Implicit Markets: Lotteries

An Equilibrium Model of Rollover Lotteries (with Giovanni Compiani and Lorenzo Magnolfi)

Abstract: We develop a novel model of rollover lottery ticket sales with preferences over thrill and money won. Treating the monetary loss on tickets as an implicit price, lottery rules imply a loss supply curve. Growing jackpots shift the inverse supply down, and help identify the falling demand curve arising from thrill heterogeneity. We non-parametrically estimate the demand for Powerball.

Our model allows risk aversion or risk-loving utility, but slight deviations from risk neutrality are inconsistent with the data. This is a very high stakes empirical test of Rabin’s (2000) calibration thought experiments that low stakes risk aversion yields implausible larger stakes implications.
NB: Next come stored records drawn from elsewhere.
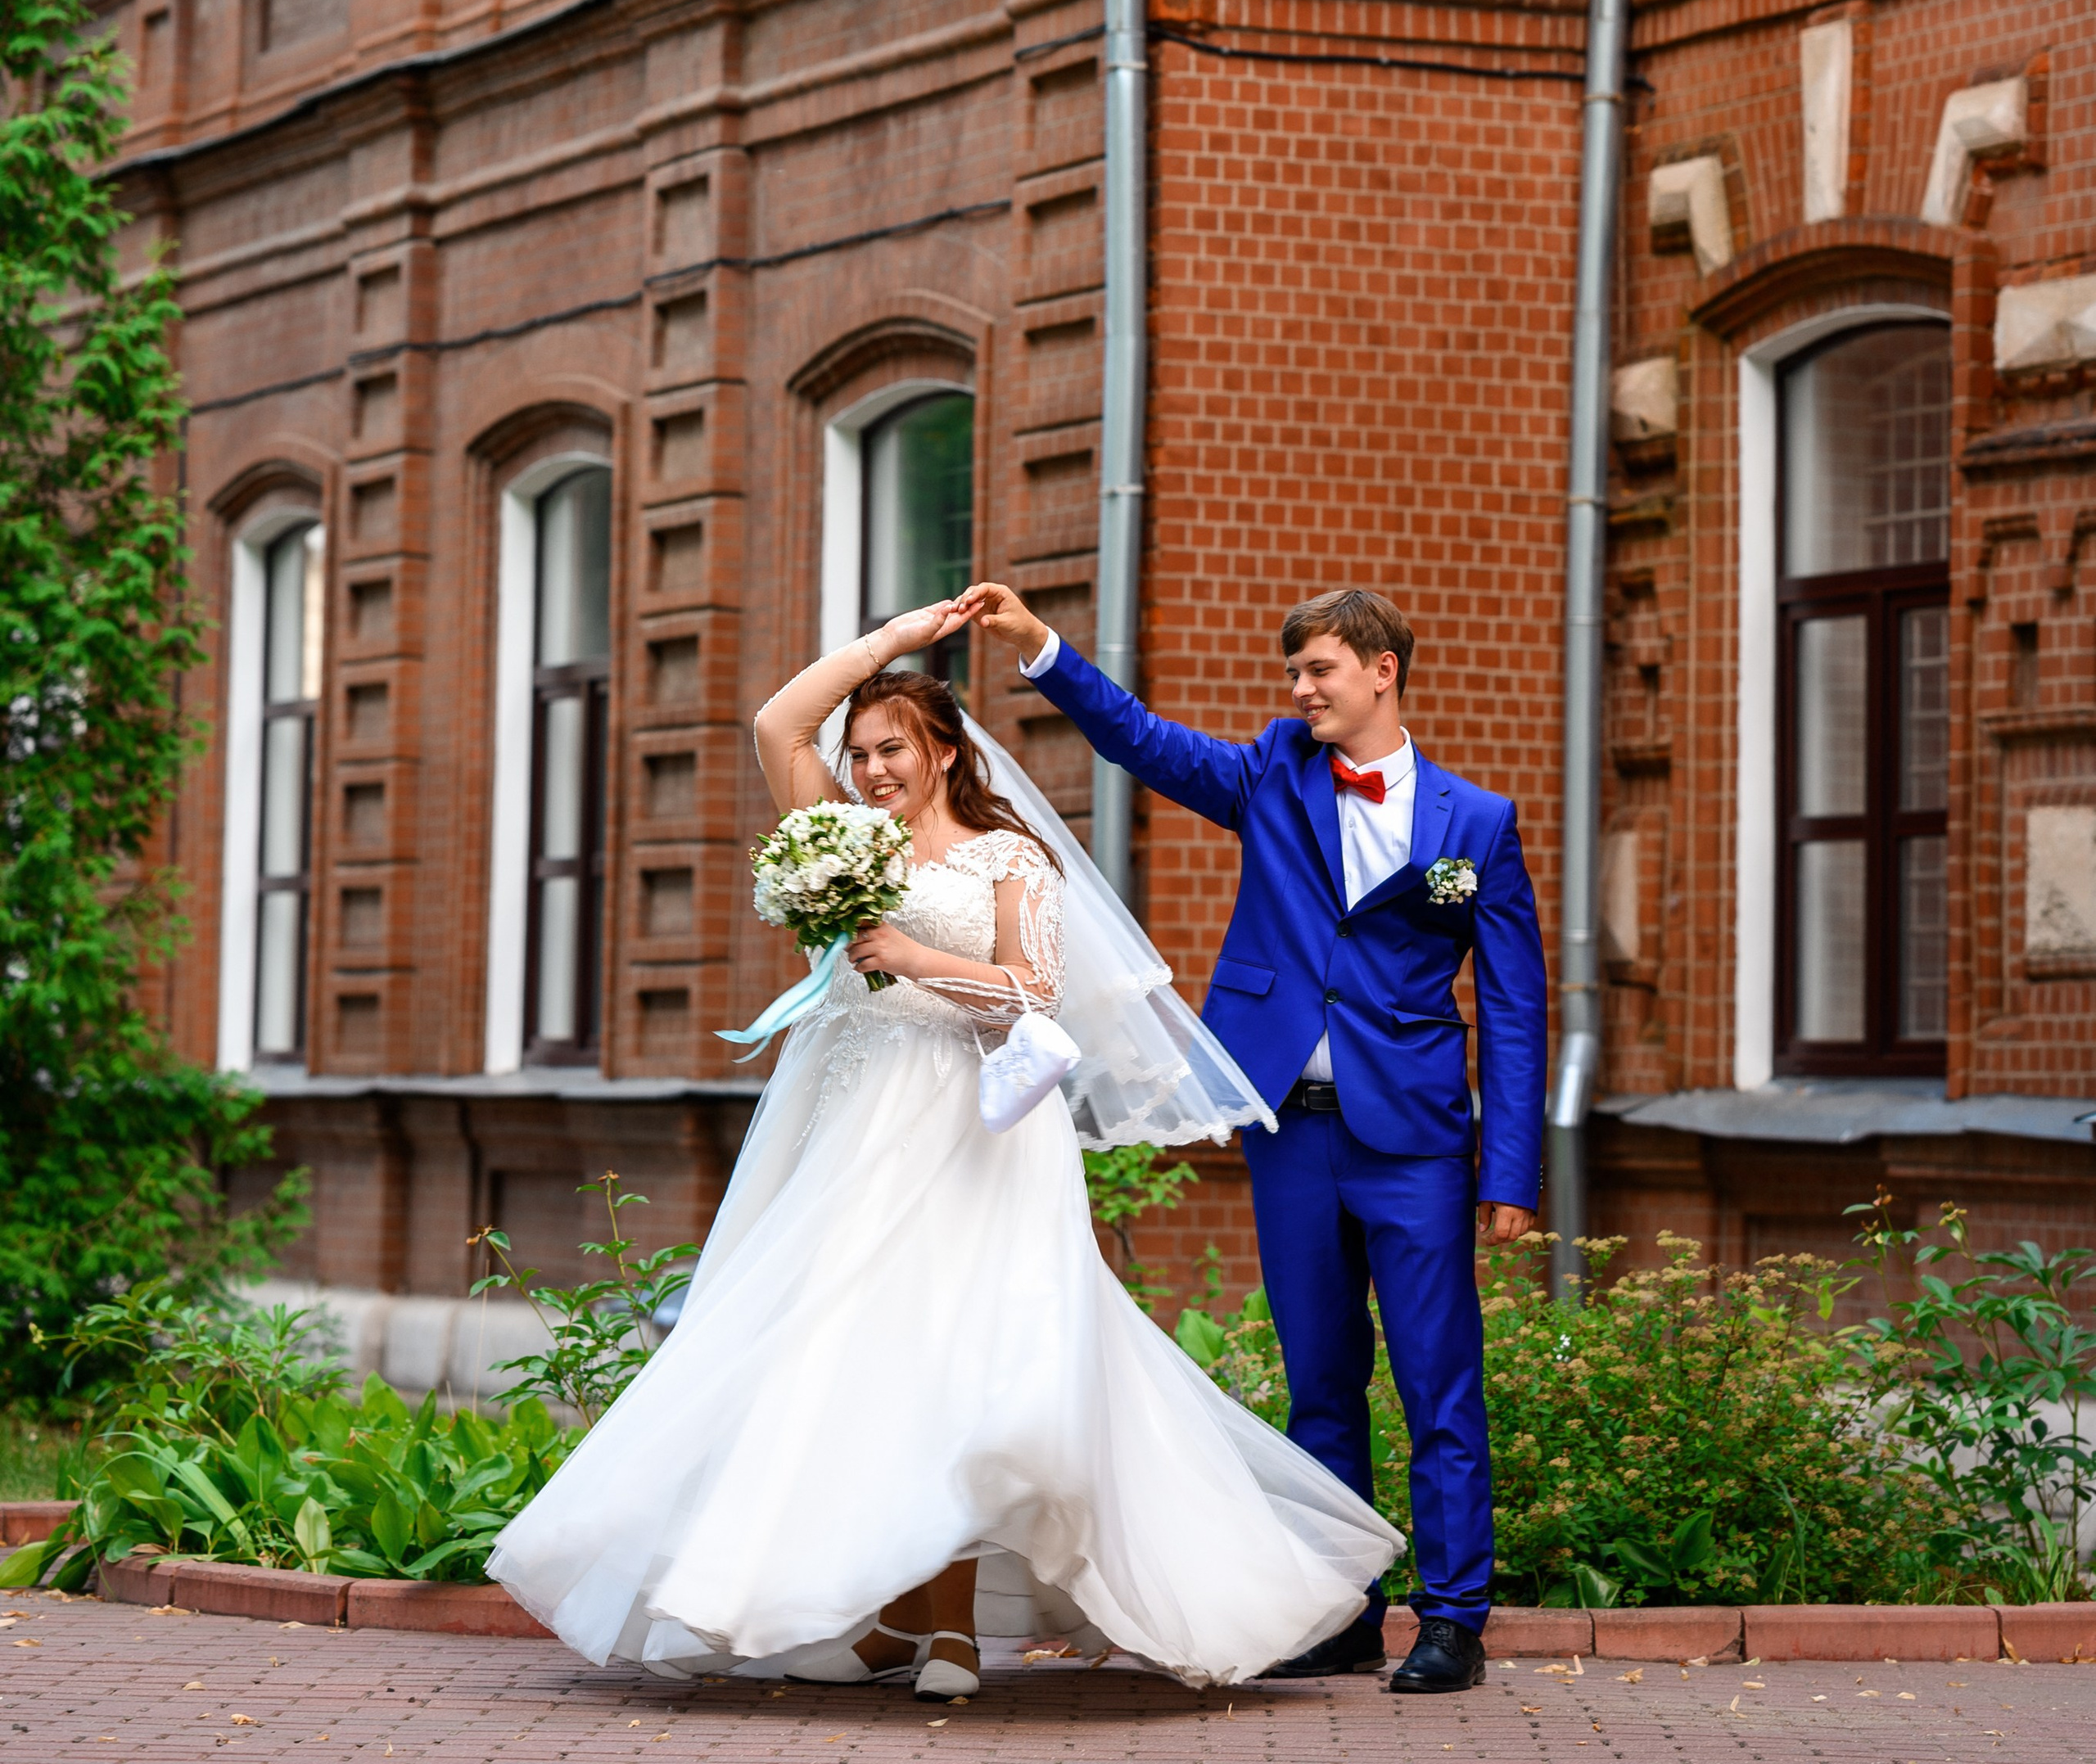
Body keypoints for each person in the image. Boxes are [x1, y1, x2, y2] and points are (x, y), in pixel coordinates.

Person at [488, 598, 1398, 1692]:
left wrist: (917, 957)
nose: (870, 771)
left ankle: (955, 1633)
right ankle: (884, 1617)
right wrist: (891, 645)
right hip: (848, 1119)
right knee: (842, 1357)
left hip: (977, 1129)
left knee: (959, 1361)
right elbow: (779, 723)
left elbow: (1038, 994)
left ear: (945, 753)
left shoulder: (1012, 857)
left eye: (892, 749)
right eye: (861, 752)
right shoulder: (843, 835)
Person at [960, 579, 1547, 1697]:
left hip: (1417, 1142)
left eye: (1319, 670)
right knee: (1320, 1380)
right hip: (1289, 1131)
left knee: (1439, 1382)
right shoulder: (1273, 772)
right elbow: (1143, 741)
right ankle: (1338, 1610)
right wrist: (1043, 651)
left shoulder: (1476, 825)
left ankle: (1456, 1617)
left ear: (1382, 671)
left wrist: (1507, 1169)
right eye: (1296, 674)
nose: (1299, 691)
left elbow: (1517, 1008)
While ticket buyers are risk neutral, Powerball acts a risk loving gambler for rollovers up to $600M. But we prove that Powerball should cap the jackpot at $910 million.

Aside from the model fit, we check risk neutrality in two ways. First, we characterize how log ticket sales should convexly grow in the log jackpot at least up to $408M — which we verify in Powerball data. Next, lottery odds should scale linearly in the population — which we verify in a regression across forty state rollover lotteries.